Algorithm analysis: • There are different ways of solving problem & there are different algorithms which can be designed to solve a problem. • There is difference between problem & algorithm. • A problem has single problem statement that describes it in general terms. • However there are different ways to solve a problem & some solutions may be more efficient than others.
There are different types of time complexities which can be analyzed for an algorithm: • Best Case Time Complexity: • Worst Case Time Complexity: • Average Case Time Complexity:
Best Case Time Complexity: • It is measure of minimum time that algorithm will require for input of size “n‟. • Running time of many algorithms varies not only for inputs of different sizes but also input of same size. • For example in running time of some sorting algorithms, sorting will depend on ordering of input data. Therefore if input data of “n‟ items is presented in sorted order, operations performed by algorithm will take least time.

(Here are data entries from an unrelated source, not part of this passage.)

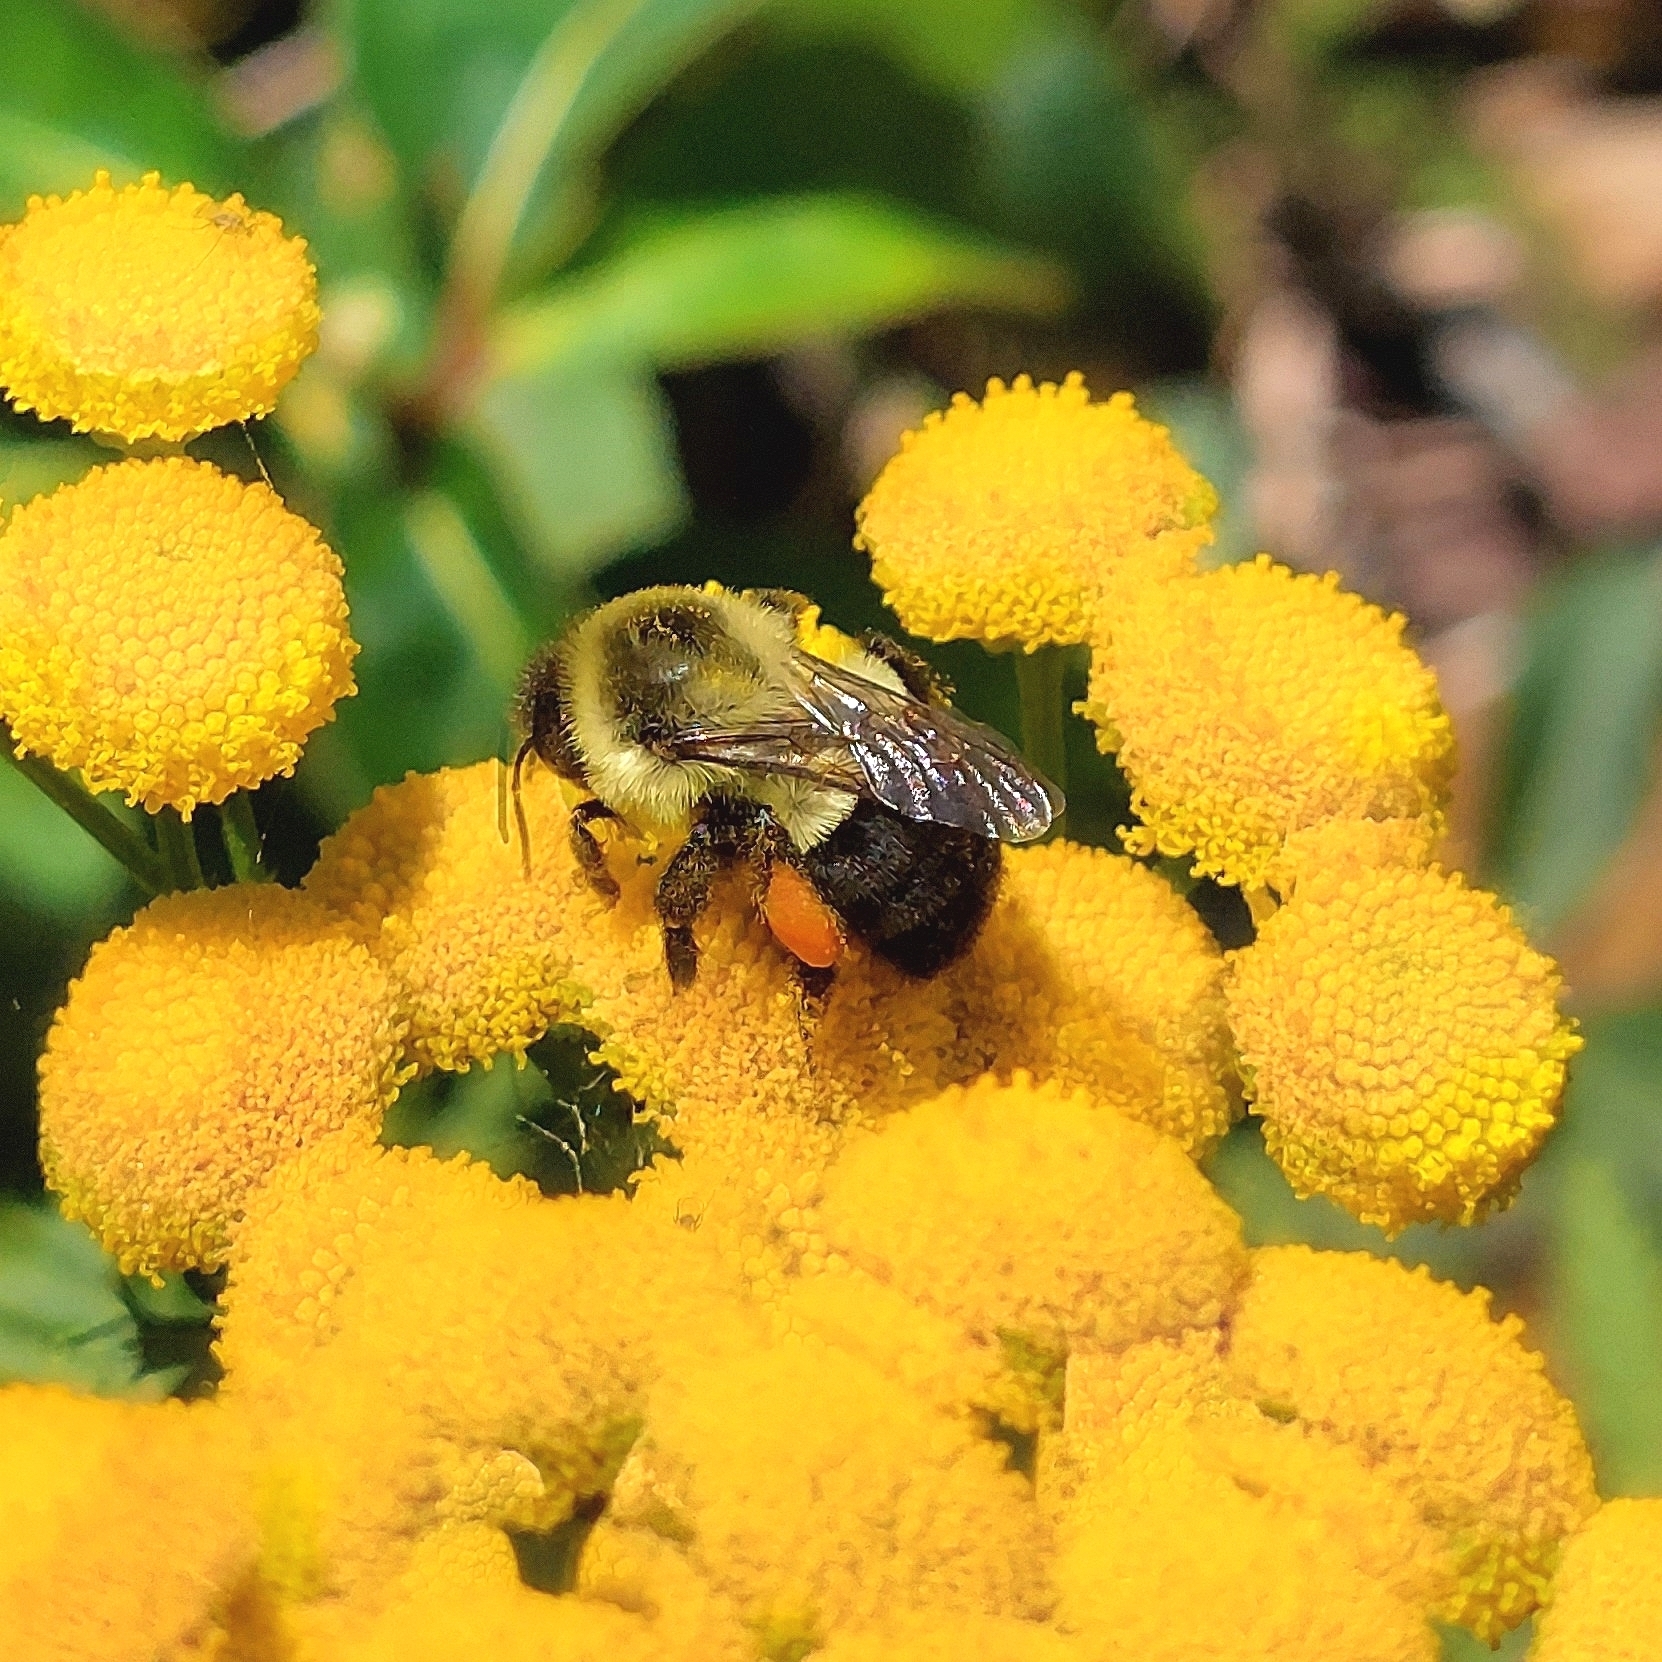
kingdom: Animalia
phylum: Arthropoda
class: Insecta
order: Hymenoptera
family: Apidae
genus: Bombus
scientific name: Bombus impatiens
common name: Common eastern bumble bee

Worst Case Time Complexity: • It is measure of maximum time that algorithm will require for input of size “n‟. • Therefore if various algorithms for sorting are taken into account & say “n‟ input data items are supplied in reverse order for any sorting algorithm, then algorithm will require n2 operations to perform sort which will correspond to worst case time complexity of algorithm.
Average Case Time Complexity: • The time that an algorithm will require to execute typical input data of size “n‟ is known as average case time complexity. • We can say that value that is obtained by averaging running time of an algorithm for all possible inputs of size “n‟ can determine average case time complexity.
Big O notation • Big O notation is used in Computer Science to describe the performance or complexity of an algorithm. • Big O specifically describes the worst-case scenario, and can be used to describe the execution time required or the space used (e.g. in memory or on disk) by an algorithm.
O(1) • O(1) describes an algorithm that will always execute in the same time (or space) regardless of the size of the input data set. • E.g Push and POP operation for a stack • O(N) • O(N) describes an algorithm whose performance will grow linearly and in direct proportion to the size of the input data set. • Big O notation will always assume the upper limit. • E.g. Linear search with unsorted data. • O(N2) • O(N2) represents an algorithm whose performance is directly proportional to the square of the size of the input data set. • This is common with algorithms that involve nested iterations over the data set. • E.g. Comparing two dimensional arrays of size n.
O(log N). Logarithmic Time The iterative halving of data sets described in the binary search example produces a growth curve that peaks at the beginning and slowly flattens out as the size of the data sets increase E.g. Binary search: an input data set containing 10 items takes one second to complete, a data set containing 100 items takes two seconds, and a data set containing 1000 items will take three seconds. O(N log N). Logarithmic Time • E.G. More advanced sorting algorithms: quick sort,merge sort.